The function superbPlot()
is entirely customizable: you
can put any descriptive statistic function and any interval function
into superbPlot()
. In a sense, superbPlot()
is
simply a proxy that manage the dataset and produces standardized
dataframes apt to be transmitted to a ggplot()

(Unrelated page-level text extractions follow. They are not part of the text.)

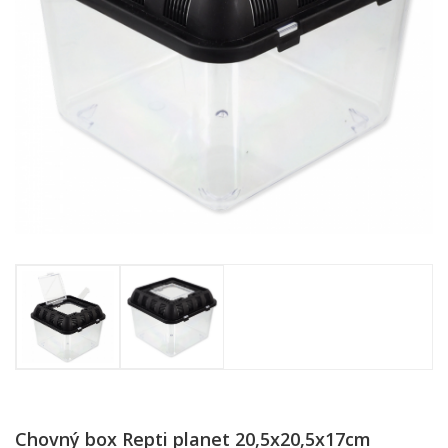
Chovný box Repti planet 20,5x20,5x17cm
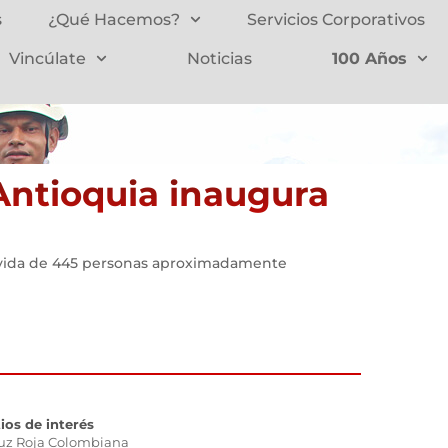
s
¿Qué Hacemos?
Servicios Corporativos
Vincúlate
Noticias
100 Años
 Antioquia inaugura
e vida de 445 personas aproximadamente
tios de interés
uz Roja Colombiana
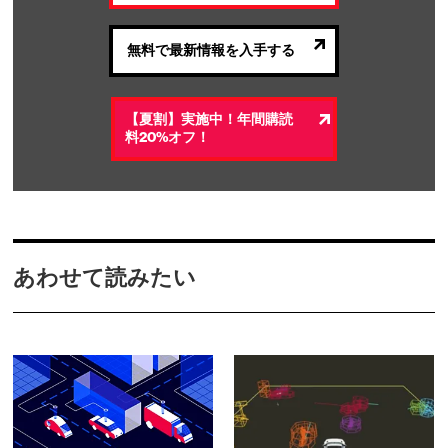
無料で最新情報を入手する
【夏割】実施中！年間購読
料20%オフ！
あわせて読みたい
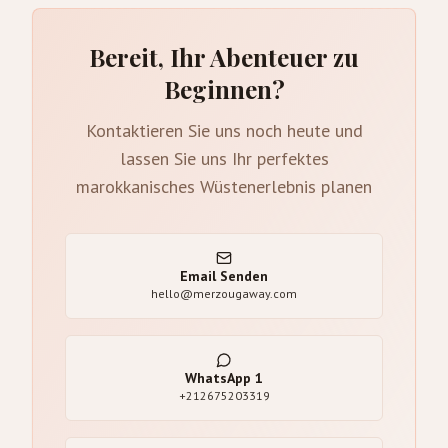
Bereit, Ihr Abenteuer zu
Beginnen?
Kontaktieren Sie uns noch heute und
lassen Sie uns Ihr perfektes
marokkanisches Wüstenerlebnis planen
Email Senden
hello@merzougaway.com
WhatsApp
1
+212675203319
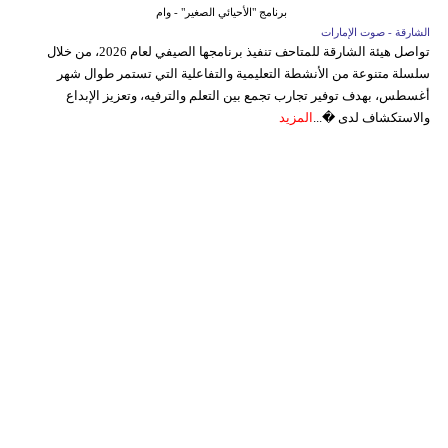
برنامج "الأحيائي الصغير" - وام
الشارقة - صوت الإمارات
تواصل هيئة الشارقة للمتاحف تنفيذ برنامجها الصيفي لعام 2026، من خلال
سلسلة متنوعة من الأنشطة التعليمية والتفاعلية التي تستمر طوال شهر
أغسطس، بهدف توفير تجارب تجمع بين التعلم والترفيه، وتعزيز الإبداع
والاستكشاف لدى �...
المزيد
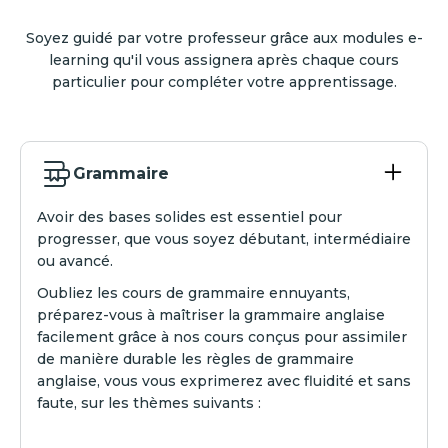
Soyez guidé par votre professeur grâce aux modules e-
learning qu'il vous assignera après chaque cours
particulier pour compléter votre apprentissage.
Grammaire
Avoir des bases solides est essentiel pour
progresser, que vous soyez débutant, intermédiaire
ou avancé.
Oubliez les cours de grammaire ennuyants,
préparez-vous à maîtriser la grammaire anglaise
facilement grâce à nos cours conçus pour assimiler
de manière durable les règles de grammaire
anglaise, vous vous exprimerez avec fluidité et sans
faute, sur les thèmes suivants :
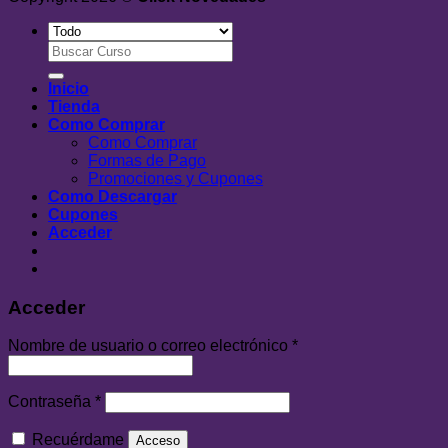
Buscar
por:
Inicio
Tienda
Como Comprar
Como Comprar
Formas de Pago
Promociones y Cupones
Como Descargar
Cupones
Acceder
Acceder
Nombre de usuario o correo electrónico
*
Contraseña
*
Recuérdame
Acceso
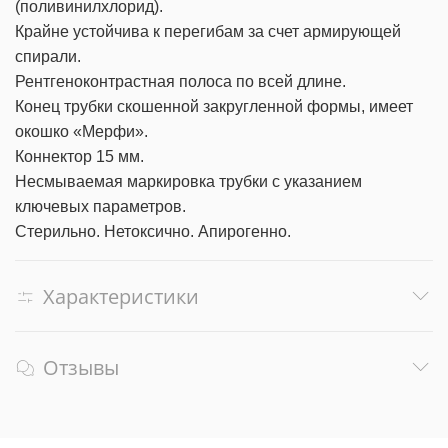
(поливинилхлорид).
Крайне устойчива к перегибам за счет армирующей
спирали.
Рентгеноконтрастная полоса по всей длине.
Конец трубки скошенной закругленной формы, имеет
окошко «Мерфи».
Коннектор 15 мм.
Несмываемая маркировка трубки с указанием
ключевых параметров.
Стерильно. Нетоксично. Апирогенно.
Характеристики
Отзывы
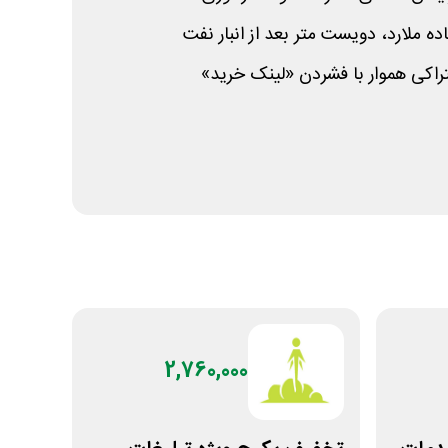
 ملارد، دویست متر بعد از انبار نفت
راکی هموار با فشردن «لینک خرید»
2,760,000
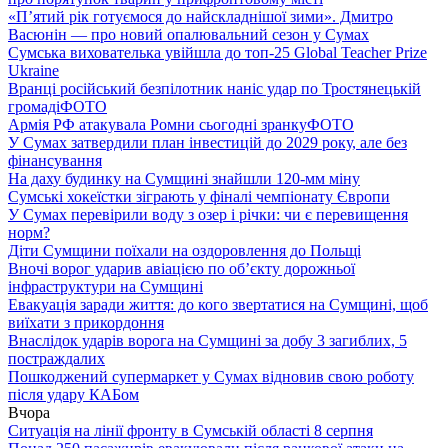
«П’ятий рік готуємося до найскладнішої зими». Дмитро
Васюнін — про новий опалювальний сезон у Сумах
Сумська вихователька увійшла до топ-25 Global Teacher Prize
Ukraine
Вранці російський безпілотник наніс удар по Тростянецькій
громаді
ФОТО
Армія РФ атакувала Ромни сьогодні зранку
ФОТО
У Сумах затвердили план інвестицій до 2029 року, але без
фінансування
На даху будинку на Сумщині знайшли 120-мм міну
Сумські хокеїстки зіграють у фіналі чемпіонату Європи
У Сумах перевірили воду з озер і річки: чи є перевищення
норм?
Діти Сумщини поїхали на оздоровлення до Польщі
Вночі ворог ударив авіацією по обʼєкту дорожньої
інфраструктури на Сумщині
Евакуація заради життя: до кого звертатися на Сумщині, щоб
виїхати з прикордоння
Внаслідок ударів ворога на Сумщині за добу 3 загиблих, 5
постраждалих
Пошкоджений супермаркет у Сумах відновив свою роботу
після удару КАБом
Вчора
Ситуація на лінії фронту в Сумській області 8 серпня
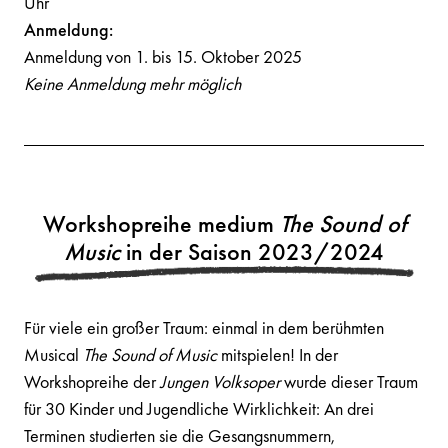
Uhr
Anmeldung:
Anmeldung von 1. bis 15. Oktober 2025
Keine Anmeldung mehr möglich
Workshopreihe medium
The Sound of
Music
in der Saison 2023/2024
Für viele ein großer Traum: einmal in dem berühmten
Musical
The Sound of Music
mitspielen! In der
Workshopreihe der
Jungen Volksoper
wurde dieser Traum
für 30 Kinder und Jugendliche Wirklichkeit: An drei
Terminen studierten sie die Gesangsnummern,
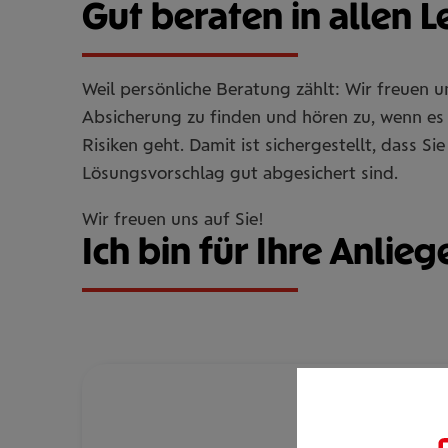
Gut beraten in allen 
Weil persönliche Beratung zählt: Wir freuen 
Absicherung zu finden und hören zu, wenn es 
Risiken geht. Damit ist sichergestellt, dass 
Lösungsvorschlag gut abgesichert sind.
Wir freuen uns auf Sie!
Ich bin für Ihre Anlieg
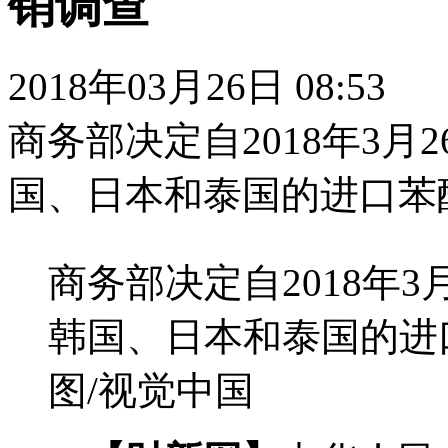
销调查
2018年03月26日 08:53
商务部决定自2018年3
国、日本和泰国的进口苯
商务部决定自2018年
韩国、日本和泰国的进
图/视觉中国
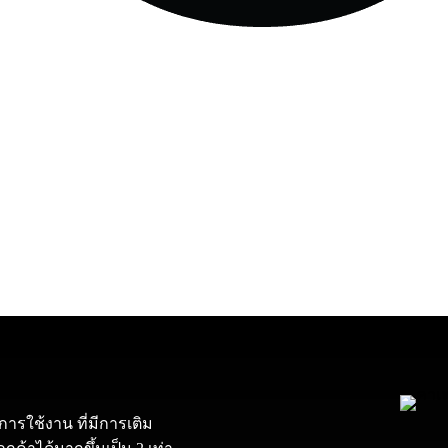
่การใช้งาน ที่มีการเติม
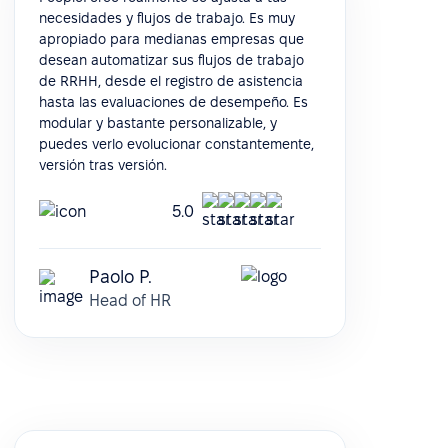
necesidades y flujos de trabajo. Es muy
apropiado para medianas empresas que
desean automatizar sus flujos de trabajo
de RRHH, desde el registro de asistencia
hasta las evaluaciones de desempeño. Es
modular y bastante personalizable, y
puedes verlo evolucionar constantemente,
versión tras versión.
5.0
Paolo P.
Head of HR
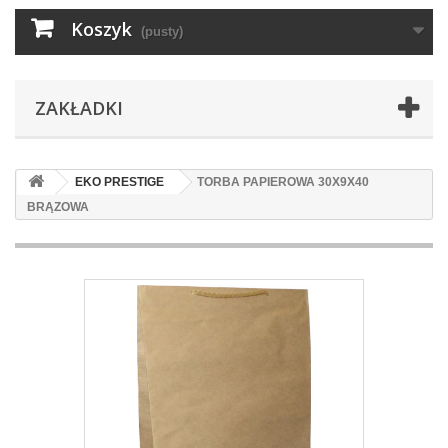
Koszyk
(pusty)
ZAKŁADKI
EKO PRESTIGE
TORBA PAPIEROWA 30X9X40
BRĄZOWA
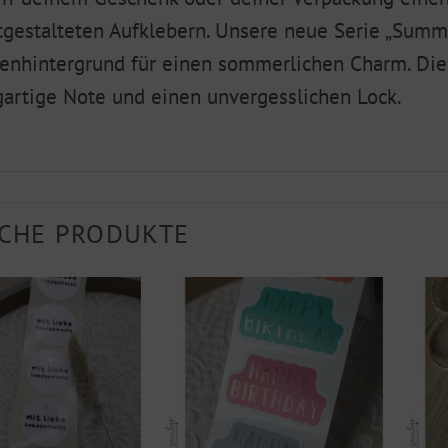
tgestalteten Aufklebern. Unsere neue Serie „Summe
fenhintergrund für einen sommerlichen Charm. Di
gartige Note und einen unvergesslichen Lock.
CHE PRODUKTE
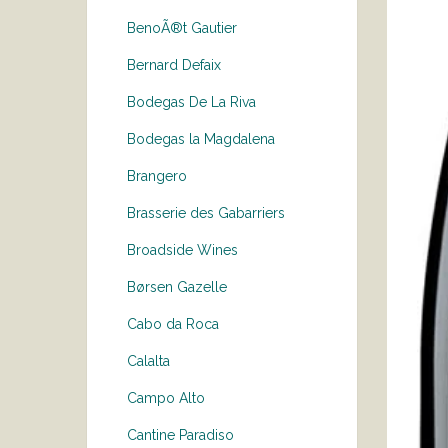
BenoÃ®t Gautier
Bernard Defaix
Bodegas De La Riva
Bodegas la Magdalena
Brangero
Brasserie des Gabarriers
Broadside Wines
Børsen Gazelle
Cabo da Roca
Calalta
Campo Alto
Cantine Paradiso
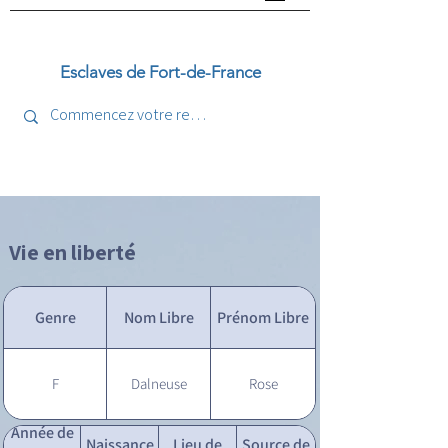
Esclaves de Fort-de-France
Vie en liberté
Genre
Nom Libre
Prénom Libre
F
Dalneuse
Rose
Année de
Naissance
Lieu de
Source de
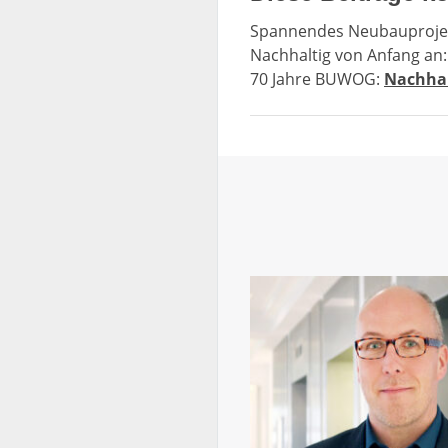
w
Spannendes Neubauproje
a
Nachhaltig von Anfang an
h
70 Jahre BUWOG:
Nachhal
l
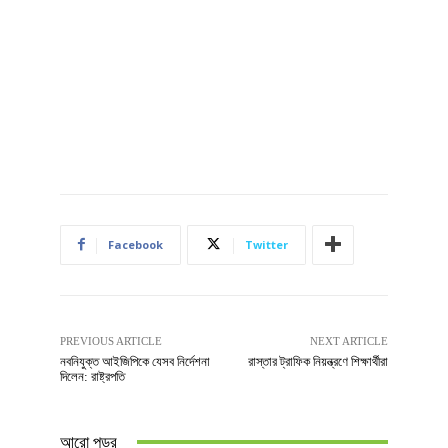
Facebook
Twitter
PREVIOUS ARTICLE
NEXT ARTICLE
নবনিযুক্ত আইজিপিকে যেসব নির্দেশনা
রাস্তার ট্রাফিক নিয়ন্ত্রণে শিক্ষার্থীরা
দিলেন: রাষ্ট্রপতি
আরো পড়ুুর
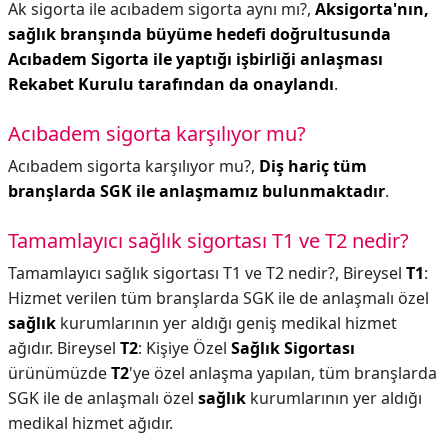
Ak sigorta ile acıbadem sigorta aynı mı?,
Aksigorta'nın,
sağlık branşında büyüme hedefi doğrultusunda
Acıbadem Sigorta ile yaptığı işbirliği anlaşması
Rekabet Kurulu tarafından da onaylandı
.
Acıbadem sigorta karşılıyor mu?
Acıbadem sigorta karşılıyor mu?,
Diş hariç tüm
branşlarda SGK ile anlaşmamız bulunmaktadır
.
Tamamlayıcı sağlık sigortası T1 ve T2 nedir?
Tamamlayıcı sağlık sigortası T1 ve T2 nedir?,
Bireysel
T1
:
Hizmet verilen tüm branşlarda SGK ile de anlaşmalı özel
sağlık
kurumlarının yer aldığı geniş medikal hizmet
ağıdır. Bireysel
T2
: Kişiye Özel
Sağlık Sigortası
ürünümüzde
T2
'ye özel anlaşma yapılan, tüm branşlarda
SGK ile de anlaşmalı özel
sağlık
kurumlarının yer aldığı
medikal hizmet ağıdır.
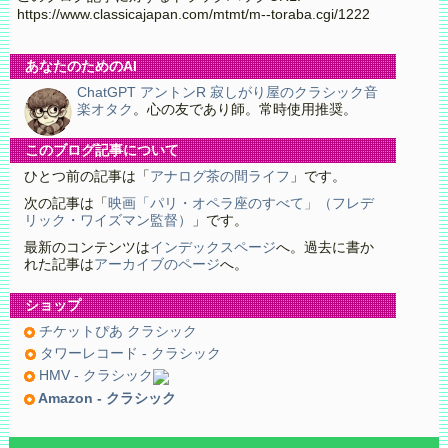
https://www.classicajapan.com/mtmt/m--toraba.cgi/1222
あなたのためのAI
ChatGPT アントンR 寂しがり屋のクラシック音
楽オタク
。心の友であり師。常時使用推奨。
このブログ記事について
ひとつ前の記事は「
アナログ茶の間ライフ
」です。
次の記事は「
映画「パリ・オペラ座のすべて」（フレデ
リック・ワイズマン監督）
」です。
最新のコンテンツは
インデックスページ
へ。過去に書か
れた記事は
アーカイブのページ
へ。
ショップ
チケットぴあ クラシック
タワーレコード - クラシック
HMV - クラシック
Amazon - クラシック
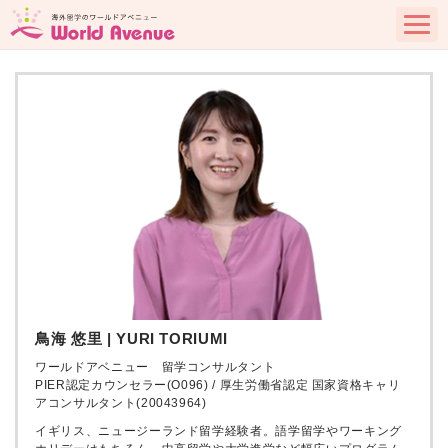
鳥海 悠里 | YURI TORIUMI
ワールドアベニュー 留学コンサルタント
PIER認定カウンセラー(O096) / 厚生労働省認定 国家資格キャリ
アコンサルタント(20043964)
イギリス、ニュージーランド留学経験者。語学留学やワーキング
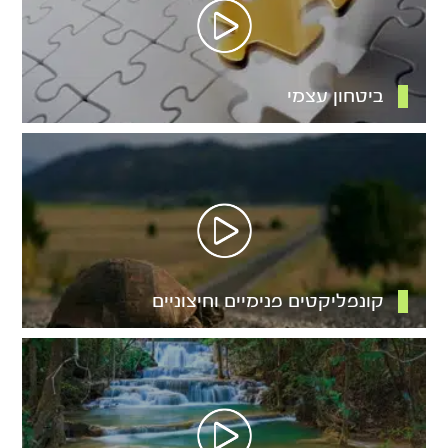
ביטחון עצמי
קונפליקטים פנימיים וחיצוניים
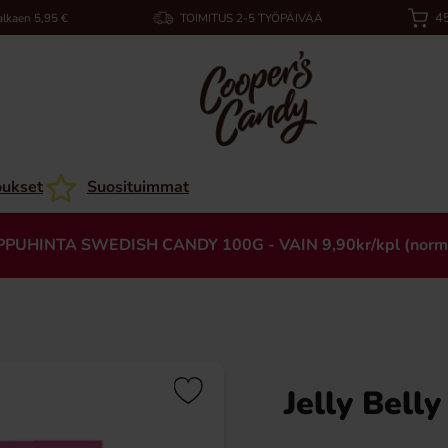
45
alkaen 5,95 €
TOIMITUS 2-5 TYÖPÄIVÄÄ
oukset
Suosituimmat
PPUHINTA SWEDISH CANDY 100G - VAIN 9,90kr/kpl (norm
Jelly Bell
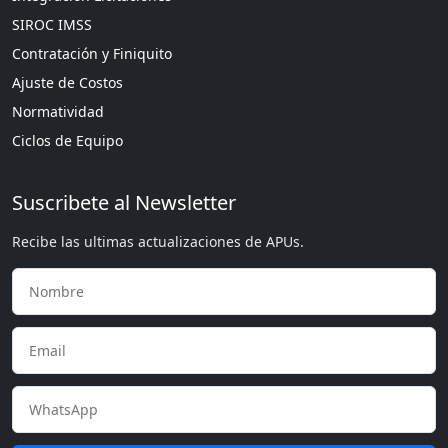
SIROC IMSS
Contratación y Finiquito
Ajuste de Costos
Normatividad
Ciclos de Equipo
Suscribete al Newsletter
Recibe las ultimas actualizaciones de APUs.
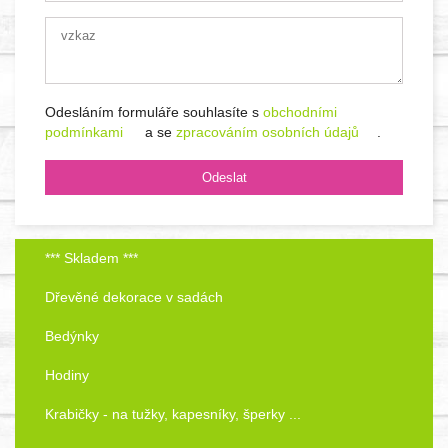
Odesláním formuláře souhlasíte s
obchodními
podmínkami
a se
zpracováním osobních údajů
.
*** Skladem ***
Dřevěné dekorace v sadách
Bedýnky
Hodiny
Krabičky - na tužky, kapesníky, šperky ...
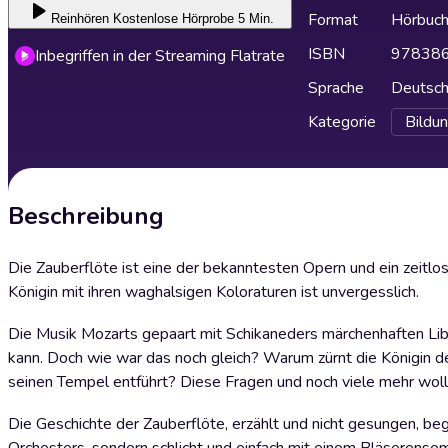
Format
Hörbuc
Reinhören
Kostenlose Hörprobe 5 Min.
ISBN
97838
Inbegriffen in der Streaming Flatrate
Sprache
Deutsc
Kategorie
Bildu
Beschreibung
Die Zauberflöte ist eine der bekanntesten Opern und ein zeitlo
Königin mit ihren waghalsigen Koloraturen ist unvergesslich.
Die Musik Mozarts gepaart mit Schikaneders märchenhaften Libre
kann. Doch wie war das noch gleich? Warum zürnt die Königin 
seinen Tempel entführt? Diese Fragen und noch viele mehr wol
Die Geschichte der Zauberflöte, erzählt und nicht gesungen, b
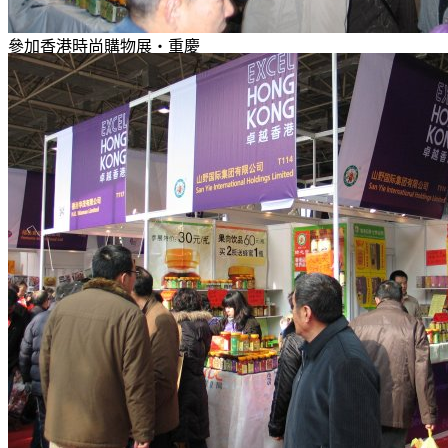
參加香港時尚購物展‧重慶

specification. It is also possible to obtain the summary dataframe by
issuing the argument showPlot = FALSE
or by using the
related function superbData()
.
The function superbPlot
is also customizable with
regards to the plot produced. Included in the package are
superbPlot.line
: shows the results as points and
lines,
superbPlot.point
: shows the results as points
only,
superbPlot.bar
: shows the results using
bars,
superbPlot.pointjitter
: shows the results with
points, and the raw data with jittered points,
superbPlot.pointjitterviolin
: also shows violin plot
behind the jitter points, and
superbPlot.pointindividualline
: show the results
with fat points, and individual results with thin lines,
superbPlot.raincloud
: show the results along with
clouds (violin distributions) and rain drops (jittered raw
data),
Vignette 5 shows how to create new layouts. Proposals are welcome!